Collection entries
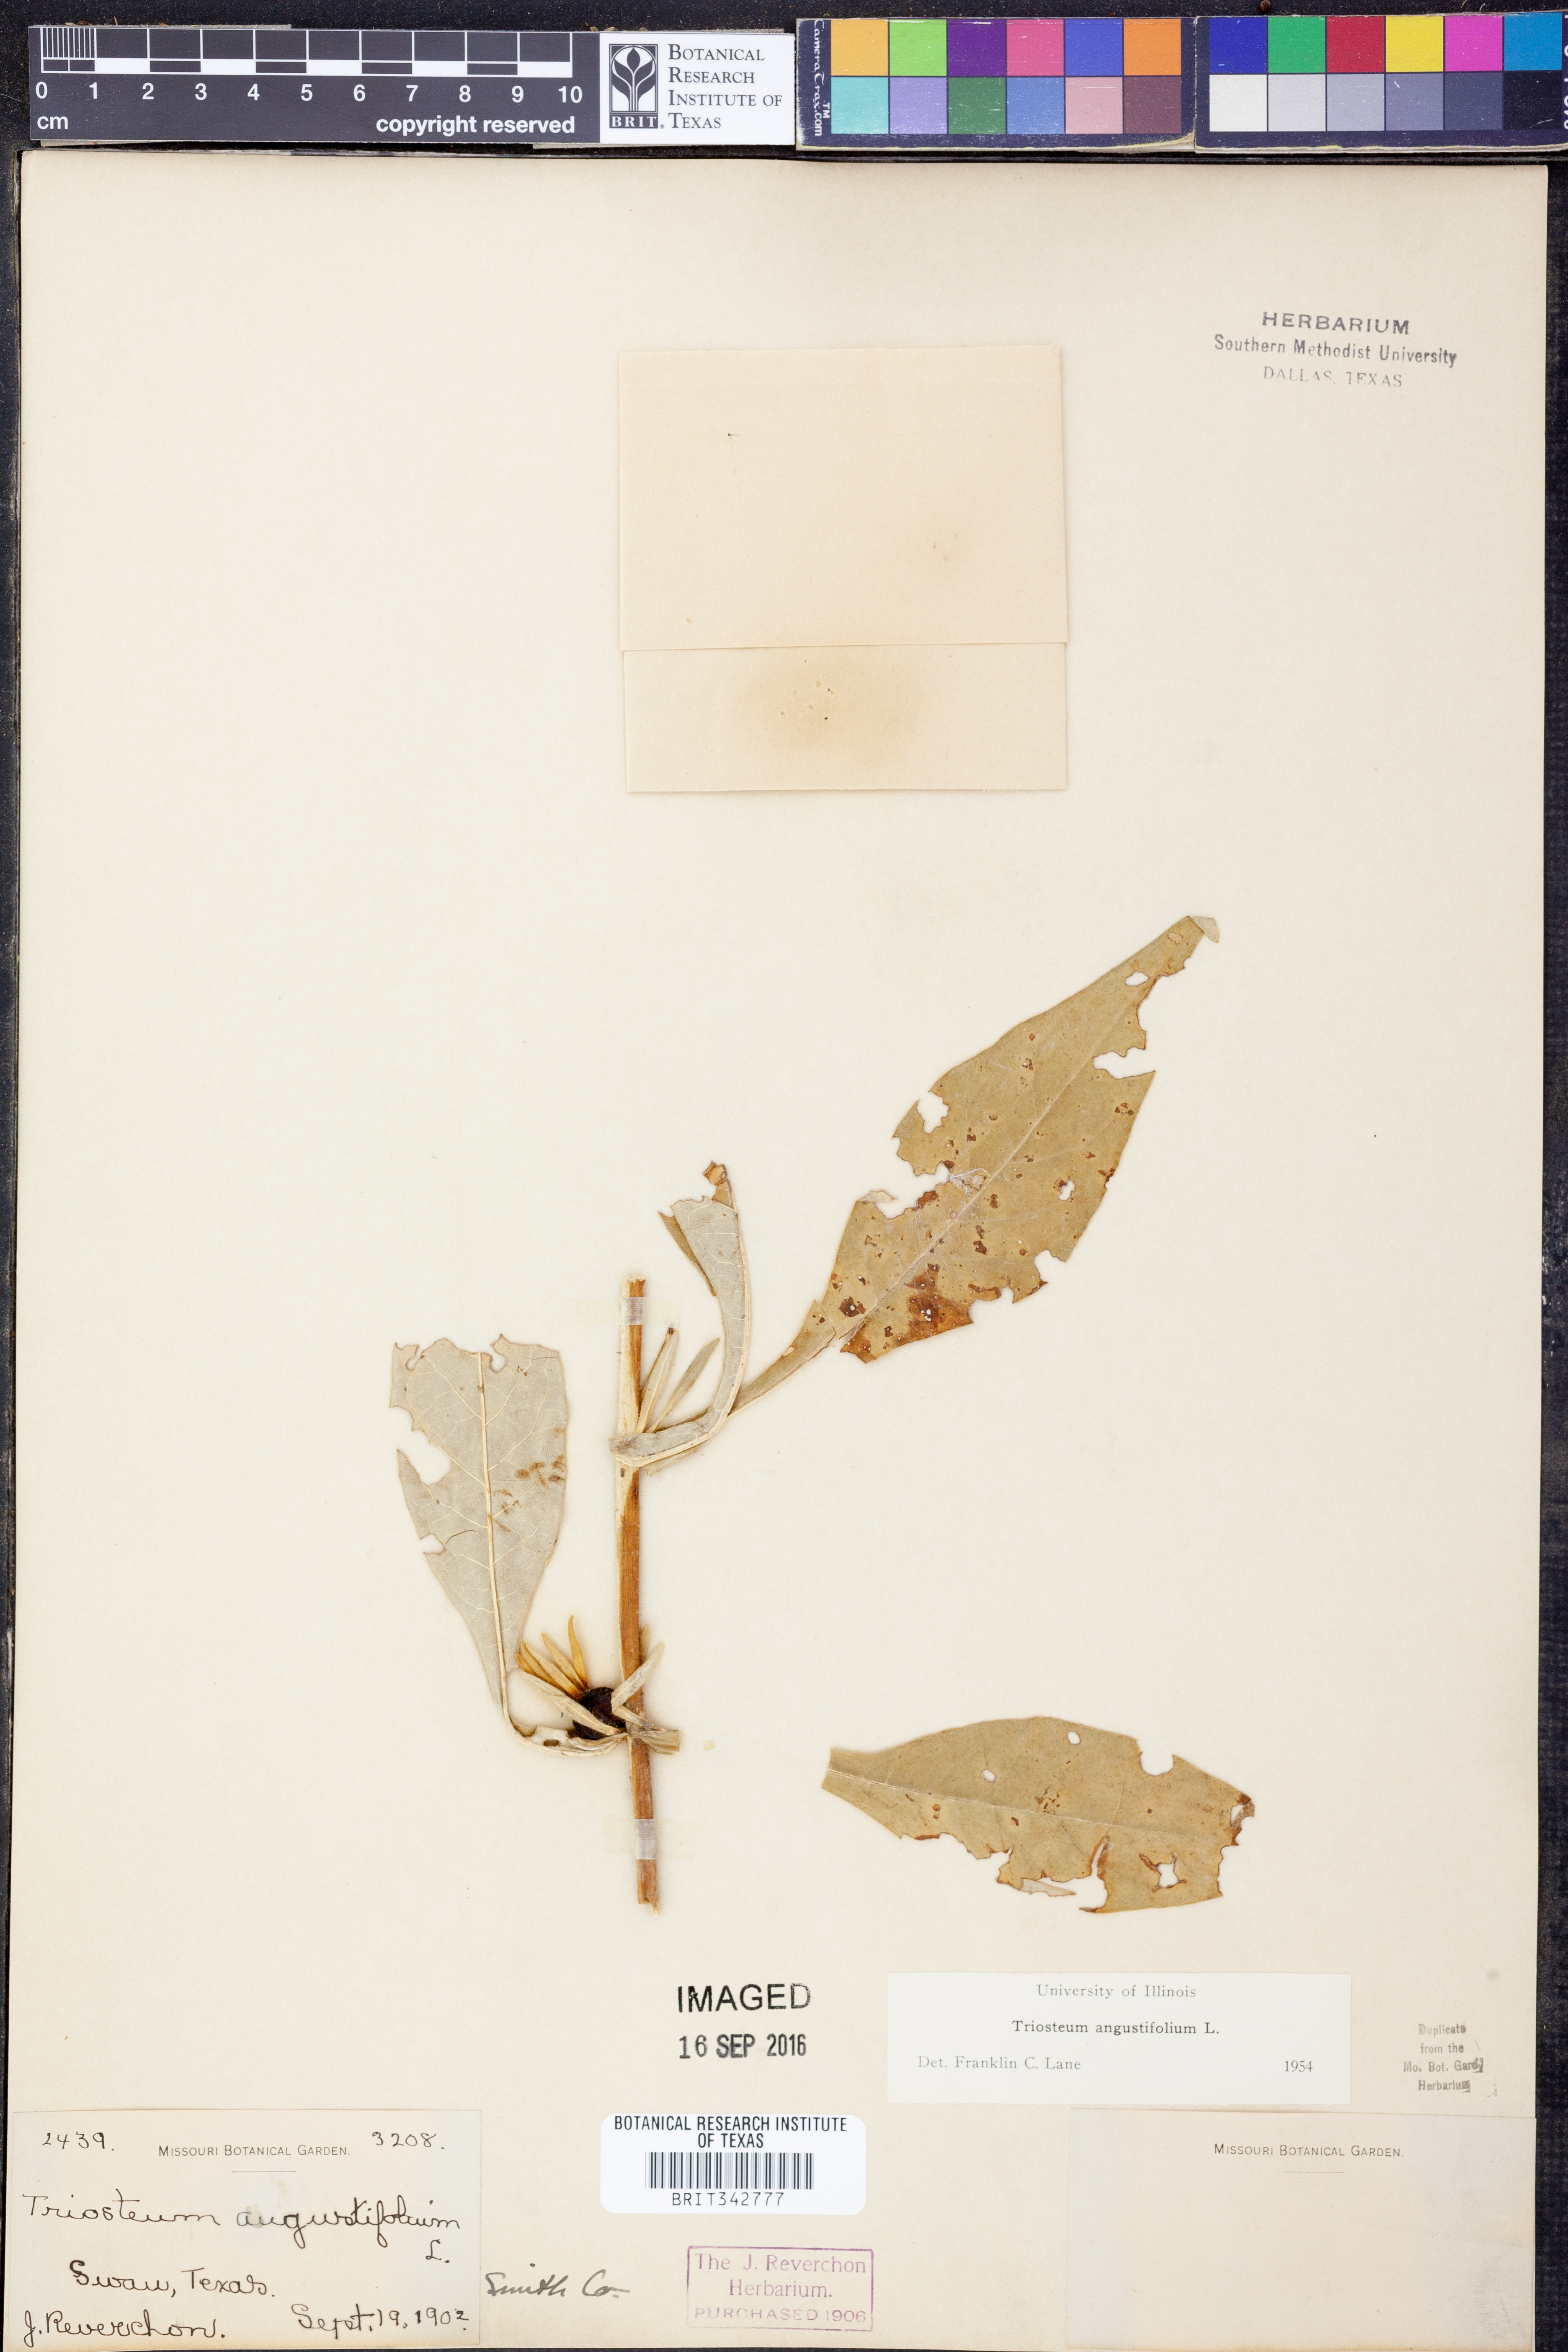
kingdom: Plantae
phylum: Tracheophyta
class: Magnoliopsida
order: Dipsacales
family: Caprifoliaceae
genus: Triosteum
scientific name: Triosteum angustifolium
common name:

**OBJECTIVE:** Return these lines word for word, leaving out the pictures.

**REPLY:**
kingdom: Plantae
phylum: Tracheophyta
class: Magnoliopsida
order: Dipsacales
family: Caprifoliaceae
genus: Triosteum
scientific name: Triosteum angustifolium
common name:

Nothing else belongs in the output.